In [24]:
import os
import joblib
import numpy as np
import torch
from datasets import load_dataset
from sklearn.dummy import DummyClassifier
from sklearn.ensemble import RandomForestClassifier
from sklearn.linear_model import LogisticRegression
from sklearn.svm import SVC
from transformers import AutoModel, DistilBertTokenizer

In [25]:
# YELP Dataset
yelp = load_dataset("yelp_review_full")

# create dataset
train_ds = yelp["train"].select(range(1000))

In [26]:
# Model and Tokenizer
model_name = "distilbert-base-uncased"
# Check if GPU is available and use it, otherwise use CPU
device = "cuda" if torch.cuda.is_available() else "cpu"
model = AutoModel.from_pretrained(model_name).to(device)
tokenizer = DistilBertTokenizer.from_pretrained(model_name)

In [27]:
# Tokenizer
text = "Hello, this is a sample sentence!"
encoded_text = tokenizer(text, return_tensors="pt").to(device)

# Tokens
tokens = tokenizer.convert_ids_to_tokens(encoded_text["input_ids"][0])

In [28]:
tokenizer.convert_tokens_to_string(tokens)

'[CLS] hello , this is a sample sentence ! [SEP]'

In [29]:
# how large is the vocabulary?
tokenizer.vocab_size

30522

In [30]:
# Max context length
max_context_length = tokenizer.model_max_length
max_context_length

512

In [31]:
# Function for tokenization
def tokenize_text(batch):
    # padding...texts are filled with zeros based to longest example
    # truncation...texts are cut off after max_context_length
    return tokenizer(
        batch["text"], return_tensors="pt", padding="max_length", truncation=True
    )

In [32]:
yelp_encodings = train_ds.map(tokenize_text, batched=True, batch_size=128)

yelp_encodings.set_format(
    "torch", columns=["input_ids", "attention_mask", "label"]
)  # encodings need to be converted to torch tensors

In [33]:
def get_last_hidden_state(batch):
    inputs = {
        k: v.to(device) for k, v in batch.items() if k in tokenizer.model_input_names
    }
    with torch.no_grad():
        last_hidden_state = model(**inputs).last_hidden_state
        # [:, 0] refers to CLS token for complete sentence representation
    return {"hidden_state": last_hidden_state[:, 0].cpu()}

In [34]:
yelp_hidden_states = yelp_encodings.map(
    get_last_hidden_state, batched=True, batch_size=128
)  # will have additional column 'hidden_state'

yelp_hidden_states

Map:   0%|          | 0/1000 [00:00<?, ? examples/s]

Dataset({
    features: ['label', 'text', 'input_ids', 'attention_mask', 'hidden_state'],
    num_rows: 1000
})

In [35]:
os.makedirs("model", exist_ok=True)
joblib.dump(yelp_hidden_states, "model/yelp_hidden_states.joblib")
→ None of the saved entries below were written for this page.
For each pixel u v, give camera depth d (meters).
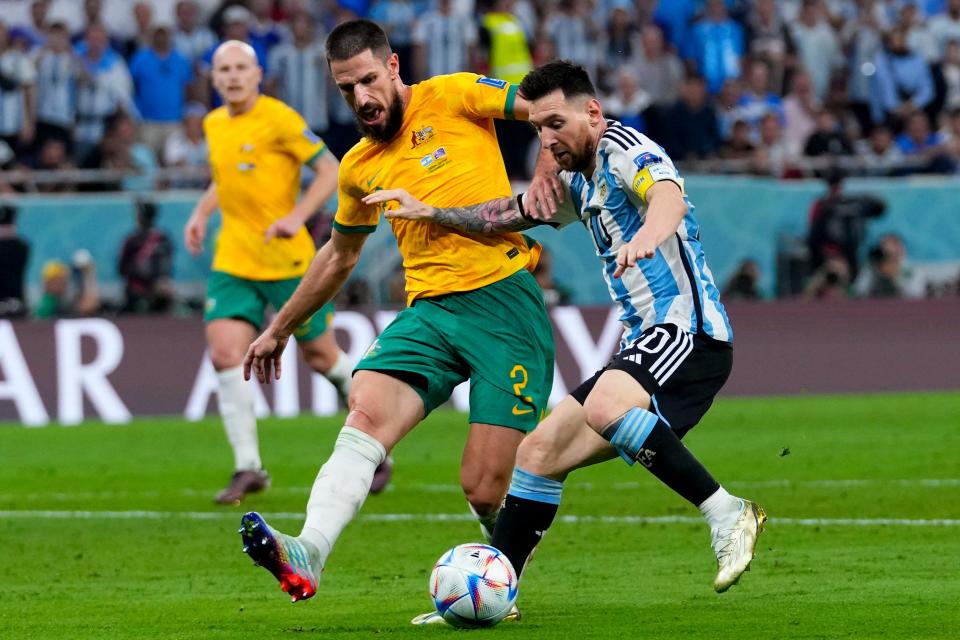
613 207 19.33
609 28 73.62
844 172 65.75
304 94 66.81
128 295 59.56
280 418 56.34
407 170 21.31
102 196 59.84
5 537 29.72
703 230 62.59
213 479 39.59
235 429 34.78
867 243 64.00
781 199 63.31
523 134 65.38
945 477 36.53
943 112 74.50
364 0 72.56
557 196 20.20
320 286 21.81
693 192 62.50
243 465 34.78
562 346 59.38
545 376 21.73
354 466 19.61
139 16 70.94
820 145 68.56
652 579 23.31
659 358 18.98
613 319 59.78
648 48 72.44
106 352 58.09
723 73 74.31
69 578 24.69
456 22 69.75
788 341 62.00
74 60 67.19
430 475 39.69
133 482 39.22
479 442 21.09
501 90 21.27
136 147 67.06
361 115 20.97
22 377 57.44
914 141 72.31
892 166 66.19
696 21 74.81
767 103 72.88
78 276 59.25
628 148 18.89
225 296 35.00
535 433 19.66
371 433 20.03
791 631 18.47
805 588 22.02
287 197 35.00
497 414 21.09
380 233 61.06
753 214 62.88
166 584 23.95
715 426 50.22
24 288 59.31
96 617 20.73
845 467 39.00
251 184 34.56
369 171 21.52
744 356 61.66
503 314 21.28
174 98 68.94
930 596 21.08
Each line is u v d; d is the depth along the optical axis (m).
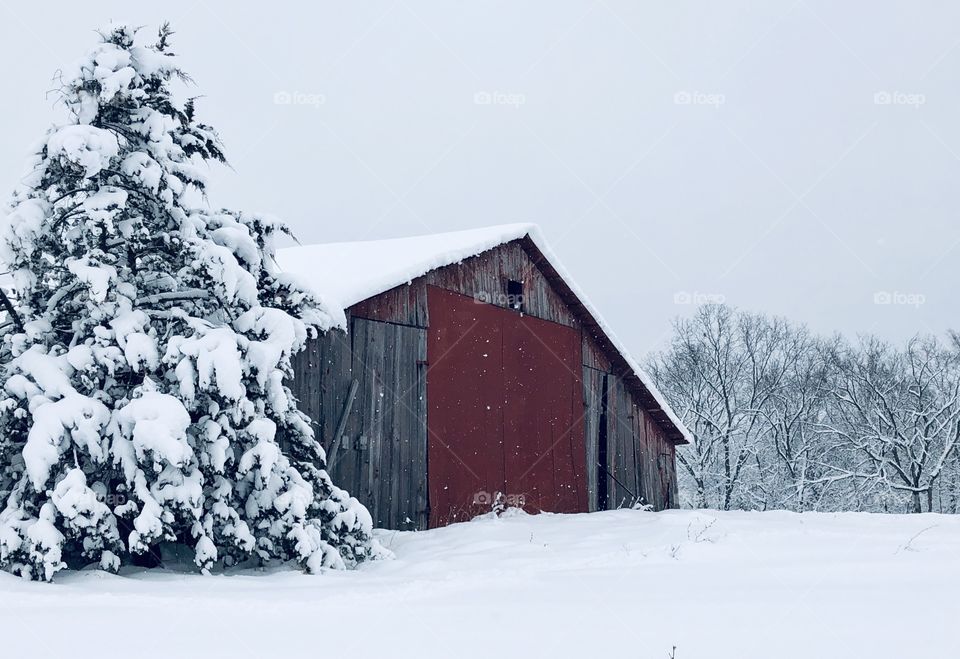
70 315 9.34
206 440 9.01
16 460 8.80
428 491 15.45
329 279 15.00
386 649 4.83
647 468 23.05
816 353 48.56
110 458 8.64
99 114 9.59
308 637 5.18
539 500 18.39
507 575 8.22
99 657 4.67
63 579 8.01
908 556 8.92
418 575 8.80
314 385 13.55
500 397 17.66
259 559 9.44
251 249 10.02
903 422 42.62
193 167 9.91
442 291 16.45
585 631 5.28
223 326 9.34
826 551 9.45
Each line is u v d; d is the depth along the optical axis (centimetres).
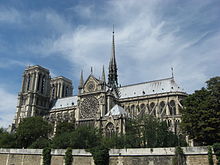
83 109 12688
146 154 5344
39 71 16975
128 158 5509
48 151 6606
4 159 7669
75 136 7831
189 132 6831
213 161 4634
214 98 6606
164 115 11788
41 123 10625
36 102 16125
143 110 12800
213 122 6009
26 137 10006
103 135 9550
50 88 18175
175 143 7600
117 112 10519
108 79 15350
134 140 7562
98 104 12231
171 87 13088
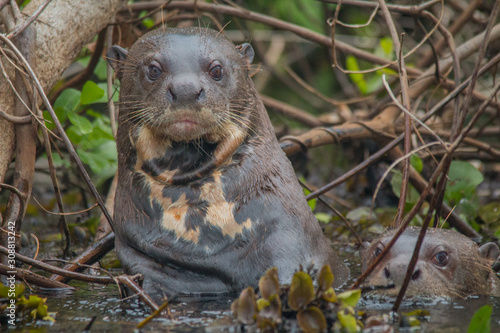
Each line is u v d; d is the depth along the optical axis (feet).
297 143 34.40
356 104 57.21
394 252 23.13
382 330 17.84
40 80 26.05
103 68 38.78
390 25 28.86
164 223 23.00
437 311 20.22
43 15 26.37
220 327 18.26
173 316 19.66
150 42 23.94
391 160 36.96
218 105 22.75
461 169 35.32
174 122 22.22
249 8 65.98
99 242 27.40
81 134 34.06
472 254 24.45
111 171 42.73
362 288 22.06
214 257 22.59
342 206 46.65
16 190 24.44
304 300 17.70
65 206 46.37
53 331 18.40
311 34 40.27
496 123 50.19
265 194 23.29
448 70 36.76
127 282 20.94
['model/yelp_hidden_states.joblib']

In [36]:
cutoff = 800
X_train = np.array(yelp_hidden_states["hidden_state"][:cutoff])
y_train = np.array(yelp_hidden_states["label"][:cutoff])
X_test = np.array(yelp_hidden_states["hidden_state"][cutoff:])
y_test = np.array(yelp_hidden_states["label"][cutoff:])
print(f"X_train.shape: {X_train.shape}, y_train.shape: {y_train.shape}")
print(f"X_test.shape: {X_test.shape}, y_test.shape: {y_test.shape}")

X_train.shape: (800, 768), y_train.shape: (800,)
X_test.shape: (200, 768), y_test.shape: (200,)


In [37]:
# Dummy model
dummy_model = DummyClassifier(strategy="most_frequent")
dummy_model.fit(X_train, y_train)
dummy_model.score(X_test, y_test)

0.165

In [38]:
# SVM model
svm_model = SVC(kernel="linear", C=1.0, random_state=42)
svm_model.fit(X_train, y_train)
svm_model.score(X_test, y_test)

0.395

In [39]:
# Logistic Regression
lr_model = LogisticRegression(random_state=42)
lr_model.fit(X_train, y_train)
lr_model.score(X_test, y_test)

STOP: TOTAL NO. of ITERATIONS REACHED LIMIT.

Increase the number of iterations (max_iter) or scale the data as shown in:
    https://scikit-learn.org/stable/modules/preprocessing.html
Please also refer to the documentation for alternative solver options:
    https://scikit-learn.org/stable/modules/linear_model.html#logistic-regression
  n_iter_i = _check_optimize_result(


0.43

In [40]:
# Random Forest
rf_model = RandomForestClassifier(random_state=42)
rf_model.fit(X_train, y_train)
rf_model.score(X_test, y_test)
# %%

0.33